While the naval vessel suffered severe hull damage in the collision that injured eight of the 137 aboard the frigate, environmental damage was initially minimized by the actions of tugboats, who immediately pushed the stricken vessel aground on underwater rocks to keep her afloat.
While only a small amount of diesel was spilled as a result of the incident, approximately 2,650 gallons of helicopter fuel was also spilled. The Norwegian Coastal Administration reports that the spill has been contained and most of the petroleum has been cleaned up or has evaporated.
The tanker, which suffered minimal damage was carrying 625,000 barrels of crude. No oil escaped from that vessel. It was sent back into port for hull inspections. Had the tanker’s hull ruptured, the largest maritime spill disaster in that country’s history could have taken place. That accident would have far outstripped Norway’s ability to clean up the disaster with conventional mitigation equipment currently in use.

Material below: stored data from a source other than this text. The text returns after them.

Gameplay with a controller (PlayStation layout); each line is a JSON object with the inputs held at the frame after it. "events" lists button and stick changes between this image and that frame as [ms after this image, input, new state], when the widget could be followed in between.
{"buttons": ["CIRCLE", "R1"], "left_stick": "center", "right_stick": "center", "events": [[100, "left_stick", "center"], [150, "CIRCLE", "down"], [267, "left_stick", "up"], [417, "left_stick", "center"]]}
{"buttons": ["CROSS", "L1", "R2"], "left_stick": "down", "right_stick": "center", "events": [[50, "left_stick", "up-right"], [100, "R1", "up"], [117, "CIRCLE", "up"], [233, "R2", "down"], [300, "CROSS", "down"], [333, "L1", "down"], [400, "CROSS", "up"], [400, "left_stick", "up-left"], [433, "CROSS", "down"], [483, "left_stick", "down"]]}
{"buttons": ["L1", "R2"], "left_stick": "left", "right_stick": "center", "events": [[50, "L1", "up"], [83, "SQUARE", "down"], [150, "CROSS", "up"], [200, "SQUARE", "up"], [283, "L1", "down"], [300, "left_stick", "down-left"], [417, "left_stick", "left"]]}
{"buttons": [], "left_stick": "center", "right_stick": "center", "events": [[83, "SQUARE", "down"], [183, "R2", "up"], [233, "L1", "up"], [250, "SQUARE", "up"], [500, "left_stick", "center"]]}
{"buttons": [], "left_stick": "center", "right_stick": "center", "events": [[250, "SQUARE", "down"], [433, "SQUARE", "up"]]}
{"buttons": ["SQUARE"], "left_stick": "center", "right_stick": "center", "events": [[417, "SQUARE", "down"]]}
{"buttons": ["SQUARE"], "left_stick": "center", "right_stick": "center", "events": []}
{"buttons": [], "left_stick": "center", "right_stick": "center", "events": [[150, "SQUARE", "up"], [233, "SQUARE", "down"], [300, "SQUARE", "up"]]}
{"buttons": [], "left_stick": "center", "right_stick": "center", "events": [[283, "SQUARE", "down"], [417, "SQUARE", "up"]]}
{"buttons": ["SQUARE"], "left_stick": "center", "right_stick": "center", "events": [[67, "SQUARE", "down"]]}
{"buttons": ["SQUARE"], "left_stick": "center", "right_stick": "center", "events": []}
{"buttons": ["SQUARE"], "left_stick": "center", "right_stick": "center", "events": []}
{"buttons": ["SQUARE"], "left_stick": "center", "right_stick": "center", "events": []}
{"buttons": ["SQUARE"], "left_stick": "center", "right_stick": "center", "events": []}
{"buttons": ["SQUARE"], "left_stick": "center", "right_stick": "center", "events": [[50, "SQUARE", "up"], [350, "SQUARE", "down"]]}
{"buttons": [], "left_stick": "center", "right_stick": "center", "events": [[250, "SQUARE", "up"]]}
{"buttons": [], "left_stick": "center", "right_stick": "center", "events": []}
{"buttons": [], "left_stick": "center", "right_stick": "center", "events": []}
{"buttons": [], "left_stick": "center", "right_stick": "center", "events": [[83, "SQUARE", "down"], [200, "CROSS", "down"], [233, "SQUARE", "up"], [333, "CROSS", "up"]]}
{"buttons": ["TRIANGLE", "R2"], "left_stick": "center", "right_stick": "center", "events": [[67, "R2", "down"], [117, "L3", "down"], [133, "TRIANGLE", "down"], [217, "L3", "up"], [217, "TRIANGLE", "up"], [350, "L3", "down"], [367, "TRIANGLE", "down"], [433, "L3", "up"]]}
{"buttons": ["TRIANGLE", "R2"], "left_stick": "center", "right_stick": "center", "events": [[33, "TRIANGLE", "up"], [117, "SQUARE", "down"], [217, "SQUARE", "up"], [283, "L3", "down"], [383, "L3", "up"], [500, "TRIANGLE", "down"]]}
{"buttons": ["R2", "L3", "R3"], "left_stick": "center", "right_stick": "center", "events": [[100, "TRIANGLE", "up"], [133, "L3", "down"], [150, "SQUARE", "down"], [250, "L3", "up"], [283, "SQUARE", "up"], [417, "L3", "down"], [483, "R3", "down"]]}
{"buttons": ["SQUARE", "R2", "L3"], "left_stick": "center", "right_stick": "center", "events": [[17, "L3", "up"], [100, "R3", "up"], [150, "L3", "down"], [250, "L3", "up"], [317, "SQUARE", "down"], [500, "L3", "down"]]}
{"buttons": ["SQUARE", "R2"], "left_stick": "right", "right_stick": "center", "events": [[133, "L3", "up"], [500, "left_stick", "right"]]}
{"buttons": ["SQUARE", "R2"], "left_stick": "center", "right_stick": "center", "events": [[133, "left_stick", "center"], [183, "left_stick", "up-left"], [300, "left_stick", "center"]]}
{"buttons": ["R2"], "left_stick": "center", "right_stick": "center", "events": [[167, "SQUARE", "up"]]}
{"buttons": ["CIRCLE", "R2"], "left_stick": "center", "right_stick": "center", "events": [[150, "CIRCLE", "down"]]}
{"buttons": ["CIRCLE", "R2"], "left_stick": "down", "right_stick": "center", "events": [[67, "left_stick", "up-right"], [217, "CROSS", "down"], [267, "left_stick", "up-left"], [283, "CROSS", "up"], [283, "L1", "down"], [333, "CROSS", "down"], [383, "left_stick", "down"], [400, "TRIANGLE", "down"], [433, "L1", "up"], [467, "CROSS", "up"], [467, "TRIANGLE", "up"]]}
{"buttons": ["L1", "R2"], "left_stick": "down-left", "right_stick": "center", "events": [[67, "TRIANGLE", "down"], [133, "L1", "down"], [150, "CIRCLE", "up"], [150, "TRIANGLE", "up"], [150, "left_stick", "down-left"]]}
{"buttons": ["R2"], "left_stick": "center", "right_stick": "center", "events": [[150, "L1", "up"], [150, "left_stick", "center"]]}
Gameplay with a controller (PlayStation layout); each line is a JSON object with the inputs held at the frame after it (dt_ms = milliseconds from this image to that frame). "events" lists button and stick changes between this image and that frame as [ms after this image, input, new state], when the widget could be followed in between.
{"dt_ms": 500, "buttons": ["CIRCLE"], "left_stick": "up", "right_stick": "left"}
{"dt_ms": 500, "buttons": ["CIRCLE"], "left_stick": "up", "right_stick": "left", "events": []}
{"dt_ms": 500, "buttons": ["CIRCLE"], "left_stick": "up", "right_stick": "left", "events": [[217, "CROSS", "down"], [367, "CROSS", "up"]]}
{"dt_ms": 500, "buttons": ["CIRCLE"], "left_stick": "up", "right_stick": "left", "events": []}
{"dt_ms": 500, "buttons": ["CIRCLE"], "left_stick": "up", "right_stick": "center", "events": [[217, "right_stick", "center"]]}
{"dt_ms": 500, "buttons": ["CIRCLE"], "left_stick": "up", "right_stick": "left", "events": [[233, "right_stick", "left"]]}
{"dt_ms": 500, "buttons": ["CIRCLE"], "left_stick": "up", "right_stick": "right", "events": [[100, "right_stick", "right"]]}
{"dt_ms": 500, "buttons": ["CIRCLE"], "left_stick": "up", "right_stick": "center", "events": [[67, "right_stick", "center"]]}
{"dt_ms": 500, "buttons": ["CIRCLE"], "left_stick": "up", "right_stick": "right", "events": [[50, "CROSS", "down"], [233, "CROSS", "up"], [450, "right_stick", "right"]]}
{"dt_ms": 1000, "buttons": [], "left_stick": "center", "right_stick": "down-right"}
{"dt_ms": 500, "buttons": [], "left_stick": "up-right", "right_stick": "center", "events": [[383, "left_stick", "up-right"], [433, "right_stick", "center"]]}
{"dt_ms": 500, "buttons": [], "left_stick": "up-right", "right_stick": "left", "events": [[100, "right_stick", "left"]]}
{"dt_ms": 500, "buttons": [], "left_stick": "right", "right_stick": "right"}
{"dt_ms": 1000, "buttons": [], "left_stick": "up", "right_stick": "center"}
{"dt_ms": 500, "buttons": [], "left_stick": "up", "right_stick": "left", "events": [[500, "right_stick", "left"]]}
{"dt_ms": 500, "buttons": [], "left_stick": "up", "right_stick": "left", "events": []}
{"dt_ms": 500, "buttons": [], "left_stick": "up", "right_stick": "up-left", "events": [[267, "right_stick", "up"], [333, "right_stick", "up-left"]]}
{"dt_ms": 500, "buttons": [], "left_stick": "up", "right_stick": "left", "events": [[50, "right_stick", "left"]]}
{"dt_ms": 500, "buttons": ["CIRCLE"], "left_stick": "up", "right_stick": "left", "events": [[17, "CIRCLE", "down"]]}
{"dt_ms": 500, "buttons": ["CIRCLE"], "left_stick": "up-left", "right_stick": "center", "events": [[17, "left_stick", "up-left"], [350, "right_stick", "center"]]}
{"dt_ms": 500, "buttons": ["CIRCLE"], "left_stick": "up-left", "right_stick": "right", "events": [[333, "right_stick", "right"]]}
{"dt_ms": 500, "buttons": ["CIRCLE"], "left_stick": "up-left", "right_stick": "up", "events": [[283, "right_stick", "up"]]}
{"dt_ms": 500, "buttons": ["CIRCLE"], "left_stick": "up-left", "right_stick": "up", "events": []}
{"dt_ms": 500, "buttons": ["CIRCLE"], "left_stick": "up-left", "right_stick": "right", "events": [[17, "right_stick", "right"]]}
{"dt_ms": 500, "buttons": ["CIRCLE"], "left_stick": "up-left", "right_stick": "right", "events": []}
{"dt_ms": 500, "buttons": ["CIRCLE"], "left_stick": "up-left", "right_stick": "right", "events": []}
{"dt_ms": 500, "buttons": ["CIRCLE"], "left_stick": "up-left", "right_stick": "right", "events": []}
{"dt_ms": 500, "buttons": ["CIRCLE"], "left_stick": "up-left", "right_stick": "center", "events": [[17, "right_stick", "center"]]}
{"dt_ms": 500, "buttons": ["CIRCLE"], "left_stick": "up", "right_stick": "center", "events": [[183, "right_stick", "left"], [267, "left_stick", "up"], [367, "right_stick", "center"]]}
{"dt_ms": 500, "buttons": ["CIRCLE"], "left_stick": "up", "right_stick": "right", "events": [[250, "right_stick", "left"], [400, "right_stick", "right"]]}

The incident took a drastic turn for the worse when the Norwegian government arranged to have the 5,290-ton warship moved from its impromptu resting place to undergo repairs to its damaged hull.
Utilizing wire rather than much stronger chain to tow the frigate from its place on the submerged rocks, the vessel’s weight proved too much and the wires parted. The vessel immediately began sinking in the deeper water.
A full investigation by the Defence Accident Investigation Board Norway (DAIBN) and the Marine Safety Investigation Unit of Malta is currently being conducted as to the cause and details of the incident. Unanswered are questions of why the fast, highly maneuverable frigate was unable to avoid collision despite being in communication and sight of the slow moving tanker.
The radar tower of the fully armed frigate is all that is visible as the vessel sits on the bottom just offshore of the port.